Pull every line with "round" from the data.

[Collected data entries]
******

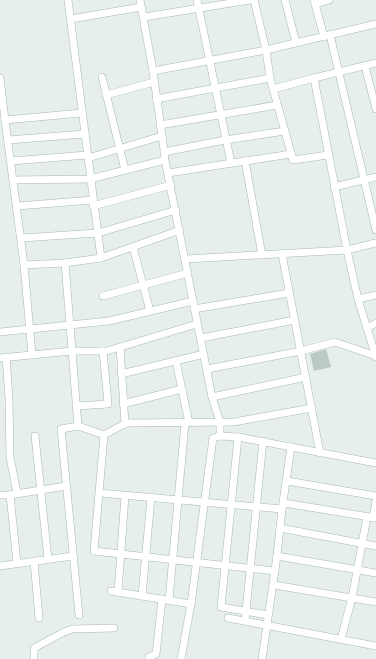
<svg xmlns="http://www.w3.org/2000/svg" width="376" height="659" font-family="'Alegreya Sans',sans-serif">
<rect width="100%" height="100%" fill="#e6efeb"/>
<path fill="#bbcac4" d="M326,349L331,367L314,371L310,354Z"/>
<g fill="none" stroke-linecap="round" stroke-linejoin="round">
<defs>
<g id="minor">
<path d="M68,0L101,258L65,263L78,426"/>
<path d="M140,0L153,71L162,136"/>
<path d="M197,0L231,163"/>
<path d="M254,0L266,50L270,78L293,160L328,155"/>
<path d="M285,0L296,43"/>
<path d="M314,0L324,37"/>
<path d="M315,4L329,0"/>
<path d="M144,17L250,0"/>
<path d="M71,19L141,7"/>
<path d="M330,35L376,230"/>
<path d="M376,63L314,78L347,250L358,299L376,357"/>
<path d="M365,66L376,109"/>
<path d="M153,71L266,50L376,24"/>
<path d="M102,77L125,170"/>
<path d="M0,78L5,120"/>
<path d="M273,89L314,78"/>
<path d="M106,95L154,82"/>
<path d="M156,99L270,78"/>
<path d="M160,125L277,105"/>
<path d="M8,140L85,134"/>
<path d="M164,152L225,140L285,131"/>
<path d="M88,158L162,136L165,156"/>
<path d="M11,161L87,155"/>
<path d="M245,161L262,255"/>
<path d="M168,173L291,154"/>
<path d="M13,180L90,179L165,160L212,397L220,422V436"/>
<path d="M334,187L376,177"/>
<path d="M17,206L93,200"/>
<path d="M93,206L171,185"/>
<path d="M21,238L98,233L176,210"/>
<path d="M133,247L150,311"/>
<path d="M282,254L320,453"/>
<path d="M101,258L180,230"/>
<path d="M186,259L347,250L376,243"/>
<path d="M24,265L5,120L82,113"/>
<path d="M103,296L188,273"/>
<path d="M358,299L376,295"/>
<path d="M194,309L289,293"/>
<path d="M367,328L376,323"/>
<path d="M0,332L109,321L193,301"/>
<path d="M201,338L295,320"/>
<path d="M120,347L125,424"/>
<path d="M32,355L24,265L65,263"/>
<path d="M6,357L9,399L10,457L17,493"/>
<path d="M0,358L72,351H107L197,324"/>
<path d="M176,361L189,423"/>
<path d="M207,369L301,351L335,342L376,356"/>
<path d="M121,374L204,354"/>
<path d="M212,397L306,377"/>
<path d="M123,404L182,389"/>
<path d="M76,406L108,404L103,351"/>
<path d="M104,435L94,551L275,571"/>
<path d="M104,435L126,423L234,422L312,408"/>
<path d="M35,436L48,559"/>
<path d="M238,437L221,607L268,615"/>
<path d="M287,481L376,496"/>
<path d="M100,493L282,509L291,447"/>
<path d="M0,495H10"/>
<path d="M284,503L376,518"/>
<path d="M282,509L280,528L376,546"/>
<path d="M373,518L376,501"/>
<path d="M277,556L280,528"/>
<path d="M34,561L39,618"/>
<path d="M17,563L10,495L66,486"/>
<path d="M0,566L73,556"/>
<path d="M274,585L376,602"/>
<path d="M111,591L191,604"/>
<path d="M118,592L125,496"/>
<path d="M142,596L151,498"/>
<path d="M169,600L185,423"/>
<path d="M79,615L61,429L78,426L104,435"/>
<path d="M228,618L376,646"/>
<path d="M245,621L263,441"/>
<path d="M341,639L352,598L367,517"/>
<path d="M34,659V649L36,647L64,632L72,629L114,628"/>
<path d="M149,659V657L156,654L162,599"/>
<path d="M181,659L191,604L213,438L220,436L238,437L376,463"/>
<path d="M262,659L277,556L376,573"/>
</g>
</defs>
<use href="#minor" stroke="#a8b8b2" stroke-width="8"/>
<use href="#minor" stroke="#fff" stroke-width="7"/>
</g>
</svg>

******

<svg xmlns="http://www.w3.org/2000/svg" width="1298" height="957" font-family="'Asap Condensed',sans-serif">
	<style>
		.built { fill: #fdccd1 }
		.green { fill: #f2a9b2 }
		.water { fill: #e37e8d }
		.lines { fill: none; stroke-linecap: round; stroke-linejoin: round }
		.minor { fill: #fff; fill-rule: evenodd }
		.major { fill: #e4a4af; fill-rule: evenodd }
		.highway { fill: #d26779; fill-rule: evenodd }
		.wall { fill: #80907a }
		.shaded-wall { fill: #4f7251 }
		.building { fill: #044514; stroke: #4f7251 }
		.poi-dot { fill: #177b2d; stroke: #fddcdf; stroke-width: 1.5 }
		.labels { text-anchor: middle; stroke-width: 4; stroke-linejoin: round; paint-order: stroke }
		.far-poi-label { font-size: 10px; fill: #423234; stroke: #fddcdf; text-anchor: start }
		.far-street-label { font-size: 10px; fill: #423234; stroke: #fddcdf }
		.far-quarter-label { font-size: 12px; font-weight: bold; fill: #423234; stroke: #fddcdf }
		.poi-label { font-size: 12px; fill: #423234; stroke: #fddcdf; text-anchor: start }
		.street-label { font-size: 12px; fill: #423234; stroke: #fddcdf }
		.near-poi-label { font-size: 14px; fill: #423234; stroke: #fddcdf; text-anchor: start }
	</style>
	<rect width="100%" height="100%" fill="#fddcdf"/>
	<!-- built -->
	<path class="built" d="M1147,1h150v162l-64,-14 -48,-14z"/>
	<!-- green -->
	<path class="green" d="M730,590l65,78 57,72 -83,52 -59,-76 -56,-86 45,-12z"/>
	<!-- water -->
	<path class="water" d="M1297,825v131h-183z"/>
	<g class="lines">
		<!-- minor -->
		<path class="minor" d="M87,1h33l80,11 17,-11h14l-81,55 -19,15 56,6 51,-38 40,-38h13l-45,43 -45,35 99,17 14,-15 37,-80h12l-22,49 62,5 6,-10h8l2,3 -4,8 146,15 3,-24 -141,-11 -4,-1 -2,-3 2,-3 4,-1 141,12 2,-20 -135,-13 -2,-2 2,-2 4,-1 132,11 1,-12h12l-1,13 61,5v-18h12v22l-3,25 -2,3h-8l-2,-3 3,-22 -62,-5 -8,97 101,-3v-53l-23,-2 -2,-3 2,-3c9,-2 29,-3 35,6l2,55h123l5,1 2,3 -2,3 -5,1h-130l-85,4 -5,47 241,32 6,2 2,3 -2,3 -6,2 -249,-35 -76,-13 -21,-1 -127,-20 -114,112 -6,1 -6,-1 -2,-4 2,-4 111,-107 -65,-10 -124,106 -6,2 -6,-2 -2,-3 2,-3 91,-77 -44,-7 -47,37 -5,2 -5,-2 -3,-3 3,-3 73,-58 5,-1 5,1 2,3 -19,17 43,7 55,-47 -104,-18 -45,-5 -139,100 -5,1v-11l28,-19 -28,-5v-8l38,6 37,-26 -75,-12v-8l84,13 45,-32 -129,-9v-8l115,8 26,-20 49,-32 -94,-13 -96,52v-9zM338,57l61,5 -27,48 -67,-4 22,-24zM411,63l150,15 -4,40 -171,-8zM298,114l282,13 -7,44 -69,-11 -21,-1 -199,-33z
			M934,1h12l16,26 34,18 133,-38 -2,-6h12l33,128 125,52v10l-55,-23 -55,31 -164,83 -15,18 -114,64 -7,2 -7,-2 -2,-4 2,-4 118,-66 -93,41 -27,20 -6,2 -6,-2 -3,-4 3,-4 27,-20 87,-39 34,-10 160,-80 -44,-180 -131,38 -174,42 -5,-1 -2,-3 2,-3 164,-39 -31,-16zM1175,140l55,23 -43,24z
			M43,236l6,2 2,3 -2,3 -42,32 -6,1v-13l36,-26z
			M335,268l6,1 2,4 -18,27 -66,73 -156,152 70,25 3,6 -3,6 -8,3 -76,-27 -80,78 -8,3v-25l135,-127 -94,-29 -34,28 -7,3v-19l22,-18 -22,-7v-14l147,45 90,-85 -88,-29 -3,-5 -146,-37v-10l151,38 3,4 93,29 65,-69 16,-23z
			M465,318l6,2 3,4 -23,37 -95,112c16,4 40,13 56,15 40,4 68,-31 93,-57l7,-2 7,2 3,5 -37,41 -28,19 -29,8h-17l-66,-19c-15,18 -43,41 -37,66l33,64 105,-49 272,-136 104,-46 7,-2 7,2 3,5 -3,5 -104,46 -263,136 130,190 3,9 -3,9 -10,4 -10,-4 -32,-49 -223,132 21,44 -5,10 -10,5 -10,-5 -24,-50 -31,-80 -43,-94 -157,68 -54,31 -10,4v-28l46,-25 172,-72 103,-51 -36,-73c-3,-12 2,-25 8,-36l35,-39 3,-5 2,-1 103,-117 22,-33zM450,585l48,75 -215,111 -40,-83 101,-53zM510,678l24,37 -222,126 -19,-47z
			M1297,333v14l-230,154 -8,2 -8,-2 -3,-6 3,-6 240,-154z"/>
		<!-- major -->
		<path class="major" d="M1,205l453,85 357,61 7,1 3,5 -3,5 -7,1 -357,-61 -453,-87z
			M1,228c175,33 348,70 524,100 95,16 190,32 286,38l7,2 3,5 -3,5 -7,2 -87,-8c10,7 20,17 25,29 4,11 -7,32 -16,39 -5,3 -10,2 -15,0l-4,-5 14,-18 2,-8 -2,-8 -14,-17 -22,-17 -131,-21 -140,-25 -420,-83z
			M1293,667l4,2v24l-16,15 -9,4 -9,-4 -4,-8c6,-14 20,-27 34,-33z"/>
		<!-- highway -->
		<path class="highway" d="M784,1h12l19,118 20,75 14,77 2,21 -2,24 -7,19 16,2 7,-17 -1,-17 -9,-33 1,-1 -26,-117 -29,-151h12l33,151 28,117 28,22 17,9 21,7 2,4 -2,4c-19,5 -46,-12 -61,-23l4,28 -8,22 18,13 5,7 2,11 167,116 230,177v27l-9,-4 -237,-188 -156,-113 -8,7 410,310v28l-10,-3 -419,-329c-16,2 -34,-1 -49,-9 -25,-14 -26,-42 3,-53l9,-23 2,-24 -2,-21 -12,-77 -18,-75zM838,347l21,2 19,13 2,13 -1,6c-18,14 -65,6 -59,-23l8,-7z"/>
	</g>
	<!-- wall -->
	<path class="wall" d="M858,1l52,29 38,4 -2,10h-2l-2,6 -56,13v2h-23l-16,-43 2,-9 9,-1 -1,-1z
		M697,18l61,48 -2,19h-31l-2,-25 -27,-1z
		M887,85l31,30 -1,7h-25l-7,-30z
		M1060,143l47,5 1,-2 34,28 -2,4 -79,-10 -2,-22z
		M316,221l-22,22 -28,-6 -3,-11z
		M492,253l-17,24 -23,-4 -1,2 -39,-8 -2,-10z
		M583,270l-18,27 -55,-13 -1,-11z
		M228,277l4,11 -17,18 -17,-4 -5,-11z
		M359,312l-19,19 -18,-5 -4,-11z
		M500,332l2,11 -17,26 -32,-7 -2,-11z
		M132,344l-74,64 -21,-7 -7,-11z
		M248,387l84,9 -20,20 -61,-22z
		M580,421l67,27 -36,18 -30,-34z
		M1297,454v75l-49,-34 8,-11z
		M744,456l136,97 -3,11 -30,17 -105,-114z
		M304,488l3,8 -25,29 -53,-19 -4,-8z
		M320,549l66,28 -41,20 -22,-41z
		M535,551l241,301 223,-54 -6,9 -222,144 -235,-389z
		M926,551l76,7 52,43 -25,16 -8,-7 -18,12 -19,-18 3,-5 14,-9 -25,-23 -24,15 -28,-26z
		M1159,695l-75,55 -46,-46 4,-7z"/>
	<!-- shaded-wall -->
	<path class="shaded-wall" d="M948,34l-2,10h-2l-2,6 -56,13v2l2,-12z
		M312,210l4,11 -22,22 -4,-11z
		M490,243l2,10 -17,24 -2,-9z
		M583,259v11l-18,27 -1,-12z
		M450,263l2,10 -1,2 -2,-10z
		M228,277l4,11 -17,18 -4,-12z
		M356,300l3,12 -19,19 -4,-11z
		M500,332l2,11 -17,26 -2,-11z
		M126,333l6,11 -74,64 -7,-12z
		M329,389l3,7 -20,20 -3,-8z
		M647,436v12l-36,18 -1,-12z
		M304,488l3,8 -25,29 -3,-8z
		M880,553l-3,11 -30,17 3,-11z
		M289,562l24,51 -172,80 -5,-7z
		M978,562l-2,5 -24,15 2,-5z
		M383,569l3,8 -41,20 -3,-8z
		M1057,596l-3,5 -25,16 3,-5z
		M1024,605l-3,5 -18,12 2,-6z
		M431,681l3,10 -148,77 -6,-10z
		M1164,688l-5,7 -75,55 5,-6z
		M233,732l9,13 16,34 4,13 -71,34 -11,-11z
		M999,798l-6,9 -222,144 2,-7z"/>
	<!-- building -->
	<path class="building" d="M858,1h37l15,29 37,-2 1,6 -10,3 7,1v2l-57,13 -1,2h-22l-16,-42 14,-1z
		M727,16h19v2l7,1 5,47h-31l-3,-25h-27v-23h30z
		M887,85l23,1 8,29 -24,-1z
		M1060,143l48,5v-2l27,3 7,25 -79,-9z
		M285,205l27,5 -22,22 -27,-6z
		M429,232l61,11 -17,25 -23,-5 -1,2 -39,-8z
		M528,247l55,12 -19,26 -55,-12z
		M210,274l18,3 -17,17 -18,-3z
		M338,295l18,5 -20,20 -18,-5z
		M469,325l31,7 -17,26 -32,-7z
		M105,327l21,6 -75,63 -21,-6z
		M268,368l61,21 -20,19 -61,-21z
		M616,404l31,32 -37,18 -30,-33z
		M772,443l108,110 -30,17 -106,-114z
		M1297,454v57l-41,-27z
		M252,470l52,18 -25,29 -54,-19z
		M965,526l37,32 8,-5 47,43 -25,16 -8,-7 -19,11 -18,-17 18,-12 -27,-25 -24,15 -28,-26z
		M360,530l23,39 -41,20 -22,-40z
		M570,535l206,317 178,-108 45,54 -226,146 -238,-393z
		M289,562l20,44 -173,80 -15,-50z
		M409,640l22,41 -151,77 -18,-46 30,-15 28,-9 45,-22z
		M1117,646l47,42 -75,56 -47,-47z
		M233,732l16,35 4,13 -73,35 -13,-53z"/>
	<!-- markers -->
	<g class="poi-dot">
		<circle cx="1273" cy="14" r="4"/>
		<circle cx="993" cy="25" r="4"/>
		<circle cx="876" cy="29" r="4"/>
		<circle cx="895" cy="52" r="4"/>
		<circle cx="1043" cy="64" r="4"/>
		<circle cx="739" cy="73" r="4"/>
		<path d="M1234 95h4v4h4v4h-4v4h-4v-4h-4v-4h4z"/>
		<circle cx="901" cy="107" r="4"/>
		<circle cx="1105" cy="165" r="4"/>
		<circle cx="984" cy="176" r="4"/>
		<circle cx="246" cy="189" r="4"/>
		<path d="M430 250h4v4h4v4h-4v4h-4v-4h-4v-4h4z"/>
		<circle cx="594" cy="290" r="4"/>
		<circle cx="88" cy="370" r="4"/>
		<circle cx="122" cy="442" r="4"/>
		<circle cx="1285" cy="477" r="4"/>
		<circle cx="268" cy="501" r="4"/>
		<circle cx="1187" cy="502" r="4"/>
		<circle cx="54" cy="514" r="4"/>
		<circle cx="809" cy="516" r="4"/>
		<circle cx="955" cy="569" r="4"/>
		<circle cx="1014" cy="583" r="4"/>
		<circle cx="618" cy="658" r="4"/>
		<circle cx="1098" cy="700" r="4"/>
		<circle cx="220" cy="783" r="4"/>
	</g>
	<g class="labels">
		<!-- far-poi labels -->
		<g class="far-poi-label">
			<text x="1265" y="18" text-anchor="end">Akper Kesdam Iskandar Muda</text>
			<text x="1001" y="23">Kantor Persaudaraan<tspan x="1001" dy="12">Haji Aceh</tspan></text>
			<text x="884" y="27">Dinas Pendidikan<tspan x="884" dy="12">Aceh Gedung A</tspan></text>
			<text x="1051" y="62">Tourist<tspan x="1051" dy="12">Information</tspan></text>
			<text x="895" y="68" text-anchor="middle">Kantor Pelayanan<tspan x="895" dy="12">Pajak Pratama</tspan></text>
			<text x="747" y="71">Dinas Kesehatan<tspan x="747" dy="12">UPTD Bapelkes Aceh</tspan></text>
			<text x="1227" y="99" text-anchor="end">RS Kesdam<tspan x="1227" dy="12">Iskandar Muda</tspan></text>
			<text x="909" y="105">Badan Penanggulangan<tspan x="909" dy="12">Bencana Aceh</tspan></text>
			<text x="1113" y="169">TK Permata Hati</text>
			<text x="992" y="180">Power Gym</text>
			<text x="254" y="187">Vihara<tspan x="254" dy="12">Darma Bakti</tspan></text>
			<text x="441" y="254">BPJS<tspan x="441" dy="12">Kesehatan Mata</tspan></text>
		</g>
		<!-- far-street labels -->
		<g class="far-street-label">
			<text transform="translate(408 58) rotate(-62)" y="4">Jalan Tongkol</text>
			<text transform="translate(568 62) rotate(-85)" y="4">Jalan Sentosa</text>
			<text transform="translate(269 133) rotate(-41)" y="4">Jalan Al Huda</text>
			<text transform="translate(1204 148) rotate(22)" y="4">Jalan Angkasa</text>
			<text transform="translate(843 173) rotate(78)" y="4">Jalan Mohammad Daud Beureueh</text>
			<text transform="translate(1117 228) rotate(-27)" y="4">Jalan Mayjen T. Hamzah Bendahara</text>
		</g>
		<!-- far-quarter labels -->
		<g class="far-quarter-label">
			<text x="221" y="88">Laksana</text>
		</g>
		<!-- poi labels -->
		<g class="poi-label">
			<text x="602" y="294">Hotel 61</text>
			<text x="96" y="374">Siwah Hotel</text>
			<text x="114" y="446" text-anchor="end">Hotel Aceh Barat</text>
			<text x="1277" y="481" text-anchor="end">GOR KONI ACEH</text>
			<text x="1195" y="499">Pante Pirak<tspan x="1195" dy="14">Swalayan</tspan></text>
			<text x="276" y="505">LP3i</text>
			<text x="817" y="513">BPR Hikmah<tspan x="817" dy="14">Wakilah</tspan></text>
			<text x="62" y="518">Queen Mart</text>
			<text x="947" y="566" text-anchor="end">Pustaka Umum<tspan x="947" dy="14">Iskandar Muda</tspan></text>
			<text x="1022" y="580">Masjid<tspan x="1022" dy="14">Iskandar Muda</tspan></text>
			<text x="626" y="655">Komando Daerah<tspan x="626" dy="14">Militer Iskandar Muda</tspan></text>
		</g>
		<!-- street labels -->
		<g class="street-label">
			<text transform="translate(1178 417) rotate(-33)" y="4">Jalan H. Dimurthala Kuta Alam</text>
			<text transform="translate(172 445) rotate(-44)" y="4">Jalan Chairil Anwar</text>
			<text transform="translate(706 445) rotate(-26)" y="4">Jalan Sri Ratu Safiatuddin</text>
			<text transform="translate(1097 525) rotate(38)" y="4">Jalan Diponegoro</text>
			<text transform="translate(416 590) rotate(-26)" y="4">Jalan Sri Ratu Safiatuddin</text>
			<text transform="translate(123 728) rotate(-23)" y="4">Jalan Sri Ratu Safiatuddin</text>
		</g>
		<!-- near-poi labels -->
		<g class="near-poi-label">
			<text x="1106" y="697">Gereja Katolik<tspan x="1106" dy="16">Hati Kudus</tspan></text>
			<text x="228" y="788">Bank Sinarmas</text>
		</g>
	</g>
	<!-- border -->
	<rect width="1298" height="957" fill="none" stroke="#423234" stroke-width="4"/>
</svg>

******

**ANSWER SECTION**
<g fill="none" stroke-linecap="round" stroke-linejoin="round">
		.lines { fill: none; stroke-linecap: round; stroke-linejoin: round }
		.labels { text-anchor: middle; stroke-width: 4; stroke-linejoin: round; paint-order: stroke }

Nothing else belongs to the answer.